Category	Less developed projects	Typical projects	More developed projects
Objectives	Objective is not clearly stated or significantly limits potential analysis.	Clearly states the objective(s), which have moderate potential for relevant impact.	Clearly states complex objective(s) that leads to significant potential for relevant impact.
Data description	Simple description of some aspects of the dataset, little consideration for sources. The description is missing answers to applicable questions detailed in the “Datasheets for Datasets” paper.	Answers all relevant questions in the “Datasheets for Datasets” paper.	All expectations of typical projects + credits and values data sources.
Decisions based on EDA	Identifies minimal actions taken during the modeling stage based on the results of the EDA. Actions are unlikely to effect predictions.	Identifies concrete actions taken during the modeling stage based on the results of the EDA.	All expectations of typical projects + actions demonstrate deliberate and careful analysis of the exploratory analysis.
Resampling strategy	Does not use resampling methods (or an inappropriate method) to ensure robust model evaluation.	Selects an appropriate resampling strategy.	All expectations of typical projects + provides a thorough justification for the resampling strategy.

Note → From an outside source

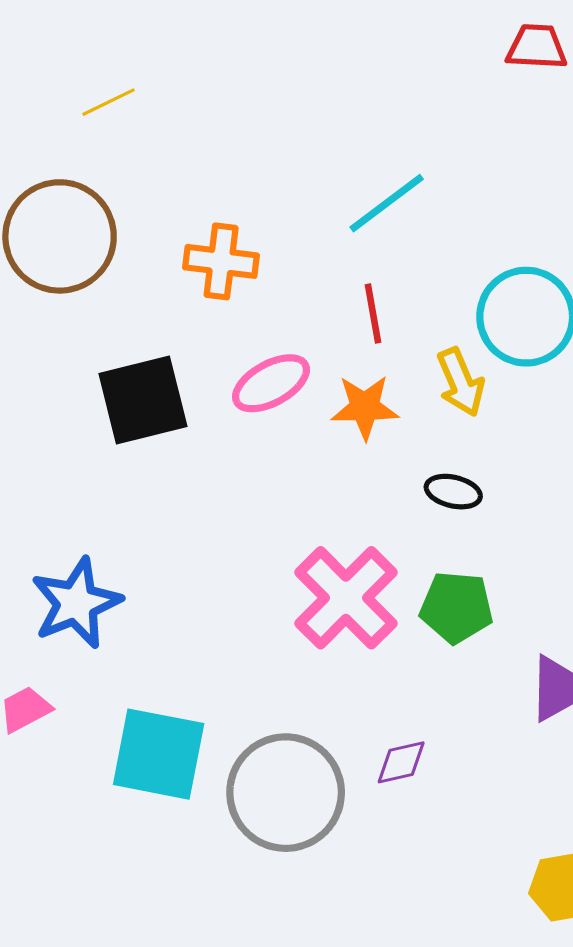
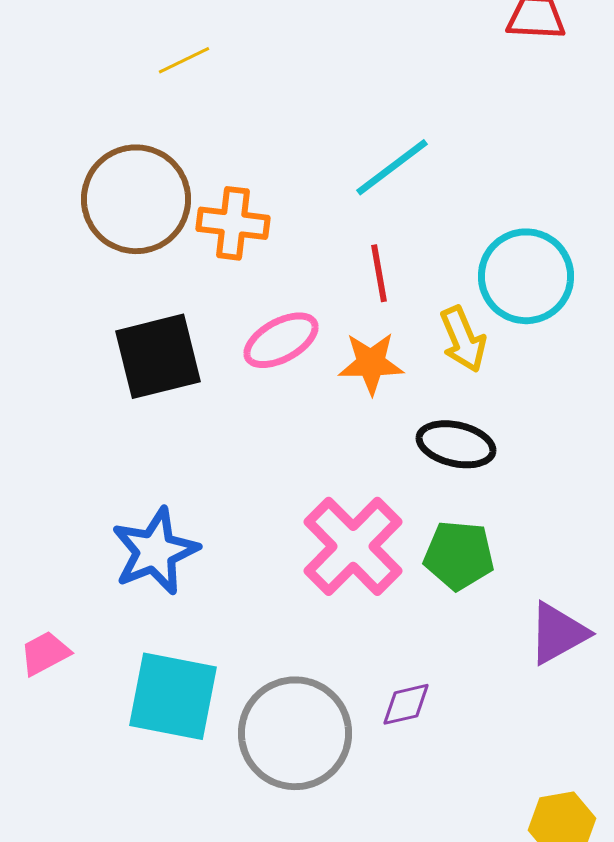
yellow line: (109, 102) -> (184, 60), moved
brown circle: (60, 236) -> (136, 199), moved
black ellipse: (453, 492) -> (456, 444), size x1.4
blue star: (76, 603) -> (155, 551), moved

Modeling strategies	Includes only simplistic models. Does not demonstrate understanding of the types of models covered in the course. Feature engineering steps are non-existent. Does not select evaluation metrics or metrics are not appropriate to the objective(s) + models.	Identifies several modeling strategies which could generate a high-performance model. Documents relevant feature engineering steps to be evaluate for specific modeling strategies. Steps are selectively applied to appropriate models. Evaluation metrics are appropriate for the objective(s) + models.	All expectations of typical projects + provides thorough explanation for the models/feature engineering/metrics. Shows care in selecting their methods.
Initial results	Only reports results of null model. Results are presented in a disjointed or uninterpretable manner.	Reports the results of some (but not all) of their modeling strategies. Results are presented in a clear and interpretable manner.	Reports the results of the majority of their modeling strategies. Results are effectively communicated through the use of tables and/or figures.